Prime Minister Robert Mugabe today fired Joshua Nkomo and three members of Nkomo's Patriotic Front Party from his Cabinet, charging them with stashing arms "to overthrow my government."
In a highly charged press conference announcing the ouster, Mugabe also accused Nkomo, leader of the junior party in Zimbabwe's coalition government, of attempting to conspire with white-ruled South Africa to overthrow the government.
The prime minister said police are investigating arms caches discovered on Patriotic Front property in recent weeks, and he hinted that arrests of Nkomo and other party leaders may follow. But he left the door open for continuing his ruling coalition by retaining four other ministers and deputies from the party.
Nkomo, furious at not being told personally by Mugabe of his dismissal, denied the prime minister's charges and made it clear that the coalition was over and that he would lead the Patriotic Front in opposition. "We went in to the Cabinet as a party. We go out as a party," Nkomo told reporters.
Nkomo is the leader of the militant minority Ndebele tribe centered in southwestern Zimbabwe.

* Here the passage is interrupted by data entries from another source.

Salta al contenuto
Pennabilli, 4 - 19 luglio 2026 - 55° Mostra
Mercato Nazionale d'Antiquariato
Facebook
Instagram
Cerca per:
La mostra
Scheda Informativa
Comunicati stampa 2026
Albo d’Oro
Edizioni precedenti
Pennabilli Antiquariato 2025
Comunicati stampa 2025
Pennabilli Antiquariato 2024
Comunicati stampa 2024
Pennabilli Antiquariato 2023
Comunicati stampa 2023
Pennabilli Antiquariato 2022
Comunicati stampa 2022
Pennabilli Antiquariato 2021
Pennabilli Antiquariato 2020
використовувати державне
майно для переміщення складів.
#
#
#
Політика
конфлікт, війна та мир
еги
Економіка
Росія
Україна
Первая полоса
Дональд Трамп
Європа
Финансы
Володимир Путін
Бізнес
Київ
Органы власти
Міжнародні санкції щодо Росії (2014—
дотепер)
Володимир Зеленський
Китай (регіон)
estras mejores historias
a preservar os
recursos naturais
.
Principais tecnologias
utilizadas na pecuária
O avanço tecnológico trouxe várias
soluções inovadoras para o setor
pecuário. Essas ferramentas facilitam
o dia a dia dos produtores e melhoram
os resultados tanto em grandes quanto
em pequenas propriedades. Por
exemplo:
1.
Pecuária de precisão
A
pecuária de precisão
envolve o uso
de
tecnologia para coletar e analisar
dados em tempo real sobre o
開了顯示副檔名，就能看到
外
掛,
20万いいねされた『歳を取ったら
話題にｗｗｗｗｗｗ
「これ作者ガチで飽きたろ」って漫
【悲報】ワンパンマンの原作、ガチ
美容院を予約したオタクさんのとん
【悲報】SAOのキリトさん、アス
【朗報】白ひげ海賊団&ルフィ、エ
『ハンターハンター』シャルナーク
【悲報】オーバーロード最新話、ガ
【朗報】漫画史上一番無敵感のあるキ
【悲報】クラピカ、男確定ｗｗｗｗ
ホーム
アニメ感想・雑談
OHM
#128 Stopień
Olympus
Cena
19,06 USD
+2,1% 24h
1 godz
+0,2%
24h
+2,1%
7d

It is feared that his dismissal could lead to renewed civil strife in this key southern African nation, which is often regarded in the West as a potential model for a successful multiracial society.
Many analysts see the removal of Nkomo and recent personal attacks against him as a major step in Mugabe's long-sought plan to establish a one-party state. Even without Nkomo's party, Mugabe commands a decisive majority in Zimbabwe's parliament.
Just a year ago the guerrilla armies of Mugabe and Nkomo, remnants of a seven-year war for black-majority rule, clashed for several days with about 300 deaths resulting.
Since then, however, the two guerrilla groups have been disbanded and their troops integrated into a national Army that also includes remnants of the forces that fought to maintain white rule in this nation, formerly known as Rhodesia.
Mugabe, leader of the majority Shona tribe, today appeared mindful of the potential for conflict. Although he spoke in derogatory terms about Nkomo and accused him of "dishonesty" over the arms caches, the prime minister limited his charges to the top leadership of the party, which is also known as the Zimbabwe African People's Union (ZAPU).
"I'm sure there will be people who have a big case to answer," said Mugabe, adding later, "It cannot be denied that the arms were being hoarded for the purpose of trying to overthrow my government."
But after announcing the ouster of Nkomo, two senior ZAPU officials--Transportation Minister Josiah Chinamano and Natural Resources Minister Joseph Msika--and a deputy minister, Mugabe spoke of party regulars in conciliatory terms.
"It is very clear to us that very many people in ZAPU did not know what was going on," he said. "Only a clique, perhaps at the top, plus some commanders, knew about it. We cannot be unfair to the ordinary ZAPU follower and we don't begin to accuse him of peparing for war."
He said two other ministers and two deputies from ZAPU had been told they were "free to continue in government." With the exception of "a few" of Nkomo's former military commanders, "the same goes for other appointed people in government" and the Army, Mugabe said.
Nkomo, despite his anger, was careful not to encourage violence when he met with reporters following the dismissal.
"One hopes there's no strife," Nkomo said. "It would be a tragedy." Noting the difficulty of bringing about unity after the long war, he added, "My prayer is that it will not disintegrate."
The split between Mugabe and Nkomo has antecedents in years of conflict between their separate political organizations. Their guerrilla armies clashed at times during the war against white rule, frequently causing each other more casualties than those inflicted by their mutual enemy.
Nkomo began the struggle against white-minority rule three decades ago, but his party split in 1963 and the Zimbabwe African National Union was formed. Mugabe took over leadership of the organization in 1975 after a bitter internal struggle.
The armed struggle that began in 1972 brought the two parties into a shaky alliance known as the Patriotic Front. It fell apart when Mugabe refused to run jointly with Nkomo as a unified party in the Zimbabwe's first elections in 1980.
Mugabe's party scored a landslide victory but allowed Nkomo's party to join in a coalition government in a move to prevent civil war.
That coalition having now ended, each leader had bitter words for the other.
Mugabe called the storing of arms "utter dishonesty," adding: "We feel cheated. We feel those we've trusted as partners have turned out to be despicable persons."
He also charged that Nkomo met twice with South African officials shortly after the election to see if Pretoria would support him if he attempted a coup.
Nkomo denied the charge of collusion with South Africa, accusing Mugabe of "telling a lie--a straightfoward lie." He said Mugabe's charge was a "made-up story, an excuse to get rid of me."
Nkomo's voice rose in anger over the fact that he was told about his firing by reporters, rather than by Mugabe directly. "What is he frightened of?" Nkomo asked. "Why doesn't he face me?"